**The task**.
Output every line of text from the records verbatim, leaving out the pictures.

[Page images and extracted text]
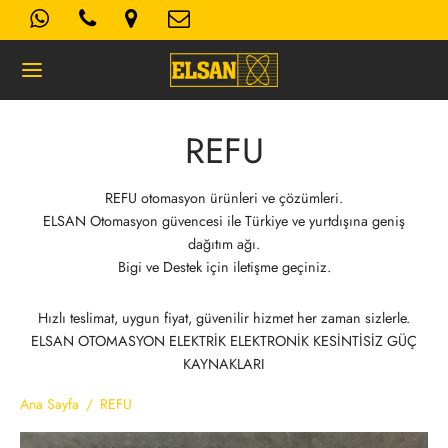
REFU
Geri
REFU otomasyon ürünleri ve çözümleri.
ELSAN Otomasyon güvencesi ile Türkiye ve yurtdışına geniş
K- AYDINLATMA METNI
dağıtım ağı.
Bigi ve Destek için iletişme geçiniz.
Kullanım Koşulları
Hızlı teslimat, uygun fiyat, güvenilir hizmet her zaman sizlerle.
ELSAN OTOMASYON ELEKTRİK ELEKTRONİK KESİNTİSİZ GÜÇ
 Politikası
KAYNAKLARI
Ana Sayfa
/
REFU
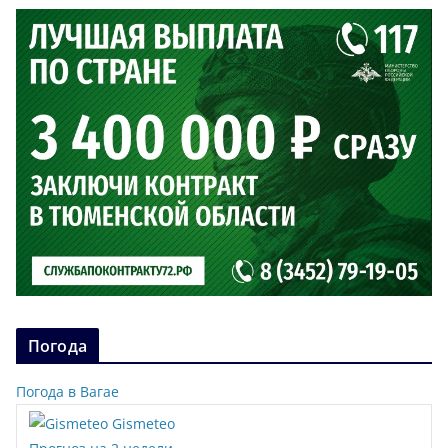
Погода
Погода в Вагае
Gismeteo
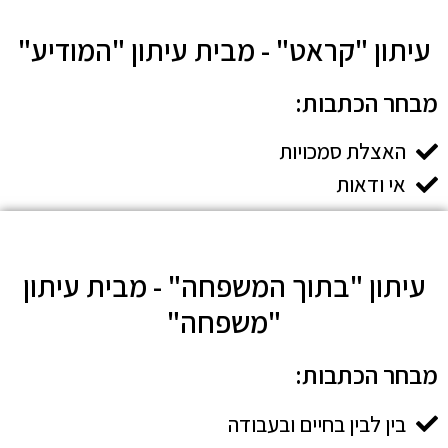
עיתון "קראט" - מבית עיתון "המודיע"
מבחר הכתבות:​
האצלת סמכויות
אי ודאות
עיתון "בתוך המשפחה" - מבית עיתון
"משפחה"
מבחר הכתבות:​
בין לבין בחיים ובעבודה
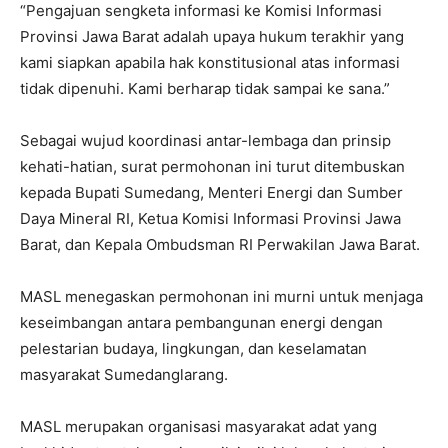
“Pengajuan sengketa informasi ke Komisi Informasi
Provinsi Jawa Barat adalah upaya hukum terakhir yang
kami siapkan apabila hak konstitusional atas informasi
tidak dipenuhi. Kami berharap tidak sampai ke sana.”
Sebagai wujud koordinasi antar-lembaga dan prinsip
kehati-hatian, surat permohonan ini turut ditembuskan
kepada Bupati Sumedang, Menteri Energi dan Sumber
Daya Mineral RI, Ketua Komisi Informasi Provinsi Jawa
Barat, dan Kepala Ombudsman RI Perwakilan Jawa Barat.
MASL menegaskan permohonan ini murni untuk menjaga
keseimbangan antara pembangunan energi dengan
pelestarian budaya, lingkungan, dan keselamatan
masyarakat Sumedanglarang.
MASL merupakan organisasi masyarakat adat yang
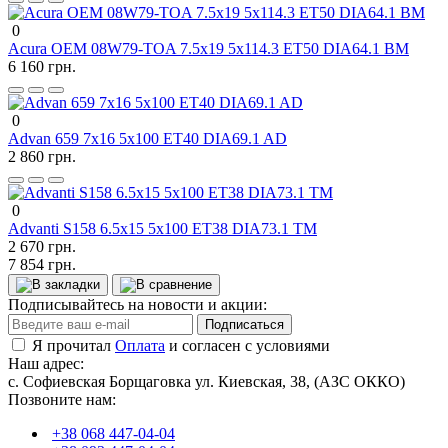
0
Acura OEM 08W79-TOA 7.5x19 5x114.3 ET50 DIA64.1 BM
6 160 грн.
0
Advan 659 7x16 5x100 ET40 DIA69.1 AD
2 860 грн.
0
Advanti S158 6.5x15 5x100 ET38 DIA73.1 TM
2 670 грн.
7 854 грн.
Подписывайтесь на новости и акции:
Подписаться
Я прочитал
Оплата
и согласен с условиями
Наш адрес:
с. Софиевская Борщаговка ул. Киевская, 38, (АЗС ОККО)
Позвоните нам:
+38 068 447-04-04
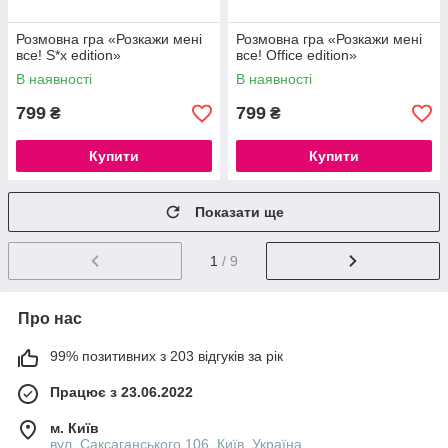
Розмовна гра «Розкажи мені
Розмовна гра «Розкажи мені
все! S*x edition»
все! Office edition»
В наявності
В наявності
799
799
₴
₴
Купити
Купити
Показати ще
1
/ 9
Про нас
99% позитивних з 203 відгуків за рік
Працює з 23.06.2022
м. Київ
вул. Саксаганського 106, Київ, Україна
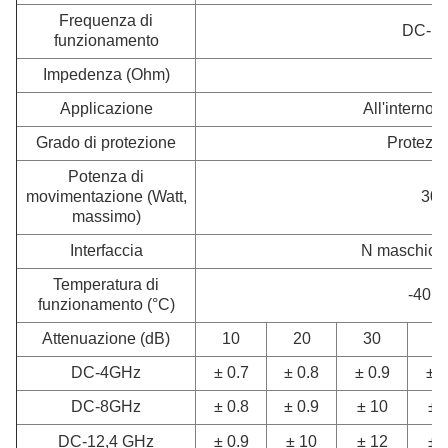
Frequenza di
DC-1
funzionamento
Impedenza (Ohm)
5
Applicazione
All'interno e
Grado di protezione
Protezio
Potenza di
movimentazione (Watt,
30
massimo)
Interfaccia
N maschio -
Temperatura di
-40 ~
funzionamento (°C)
Attenuazione (dB)
10
20
30
4
DC-4GHz
± 0.7
± 0.8
± 0.9
± 0
DC-8GHz
± 0.8
± 0.9
± 10
± 
DC-12,4 GHz
± 0.9
± 10
± 12
±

**Result**.
REFU
Geri
REFU otomasyon ürünleri ve çözümleri.
ELSAN Otomasyon güvencesi ile Türkiye ve yurtdışına geniş
K- AYDINLATMA METNI
dağıtım ağı.
Bigi ve Destek için iletişme geçiniz.
Kullanım Koşulları
Hızlı teslimat, uygun fiyat, güvenilir hizmet her zaman sizlerle.
ELSAN OTOMASYON ELEKTRİK ELEKTRONİK KESİNTİSİZ GÜÇ
 Politikası
KAYNAKLARI
Ana Sayfa
/
REFU
Погода
Погода в Вагае
Gismeteo
עיתון "קראט" - מבית עיתון "המודיע"
מבחר הכתבות:​
האצלת סמכויות
אי ודאות
עיתון "בתוך המשפחה" - מבית עיתון
"משפחה"
מבחר הכתבות:​
בין לבין בחיים ובעבודה
“Pengajuan sengketa informasi ke Komisi Informasi
Provinsi Jawa Barat adalah upaya hukum terakhir yang
kami siapkan apabila hak konstitusional atas informasi
tidak dipenuhi. Kami berharap tidak sampai ke sana.”
Sebagai wujud koordinasi antar-lembaga dan prinsip
kehati-hatian, surat permohonan ini turut ditembuskan
kepada Bupati Sumedang, Menteri Energi dan Sumber
Daya Mineral RI, Ketua Komisi Informasi Provinsi Jawa
Barat, dan Kepala Ombudsman RI Perwakilan Jawa Barat.
MASL menegaskan permohonan ini murni untuk menjaga
keseimbangan antara pembangunan energi dengan
pelestarian budaya, lingkungan, dan keselamatan
masyarakat Sumedanglarang.
MASL merupakan organisasi masyarakat adat yang
0
Acura OEM 08W79-TOA 7.5x19 5x114.3 ET50 DIA64.1 BM
6 160 грн.
0
Advan 659 7x16 5x100 ET40 DIA69.1 AD
2 860 грн.
0
Advanti S158 6.5x15 5x100 ET38 DIA73.1 TM
2 670 грн.
7 854 грн.
Подписывайтесь на новости и акции:
Подписаться
Я прочитал
Оплата
и согласен с условиями
Наш адрес:
с. Софиевская Борщаговка ул. Киевская, 38, (АЗС ОККО)
Позвоните нам:
+38 068 447-04-04
Розмовна гра «Розкажи мені
Розмовна гра «Розкажи мені
все! S*x edition»
все! Office edition»
В наявності
В наявності
799
799
₴
₴
Купити
Купити
Показати ще
1
/ 9
Про нас
99% позитивних з 203 відгуків за рік
Працює з 23.06.2022
м. Київ
вул. Саксаганського 106, Київ, Україна
Frequenza di
DC-1
funzionamento
Impedenza (Ohm)
5
Applicazione
All'interno e
Grado di protezione
Protezio
Potenza di
movimentazione (Watt,
30
massimo)
Interfaccia
N maschio -
Temperatura di
-40 ~
funzionamento (°C)
Attenuazione (dB)
10
20
30
4
DC-4GHz
± 0.7
± 0.8
± 0.9
± 0
DC-8GHz
± 0.8
± 0.9
± 10
± 
DC-12,4 GHz
± 0.9
± 10
± 12
±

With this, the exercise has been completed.